FILM REVIEWS

Film: "Paris, Texas" (1984).
Everything one had hoped of the German director Win Wenders finally came together in this American-made picture about a man (Harry Dean Stanton) who wanders out of the desert and sets about reuniting his dispersed family. Chance puts him in touch with his brother and seven-year-old son. Can he now make contact with his estranged wife (Natassja Kinski), living a very different life miles away? He sets out to find her and the film becomes an epic odyssey, with Robby Muller's camerawork and Ry Cooder's score underpinning it in a manner that sometimes makes it look and feel like an old John Ford Western.

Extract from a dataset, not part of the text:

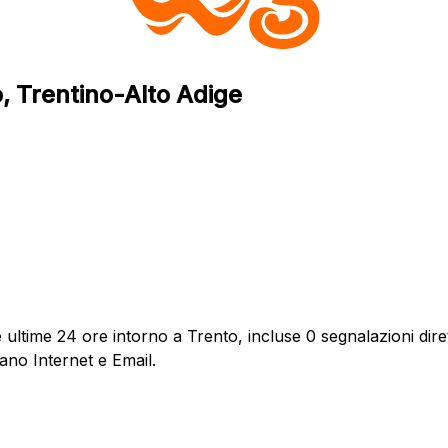
, Trentino-Alto Adige
ultime 24 ore intorno a Trento, incluse 0 segnalazioni diret
ano Internet e Email.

      Paris, Texas is based for the first time in Wenders's career on a script by someone else - in this case American playwright Sam Shepard, and his contribution makes all the difference. Wenders's penchant for dithering with atmosphere, for dwelling on picturesque locations, is cut through with a narrative drive that keeps the story forging ahead. Thanks to Sam Shepard, Wenders has rediscovered how to tell a story more effectively for the screen. The key scene, towards the end, in which husband and wife communicate only by telephone, with darkened glass between them, is as powerful as anything in the picture. Will they finally reunite? That's for the viewer to discover and from the evidence, the end could go either way.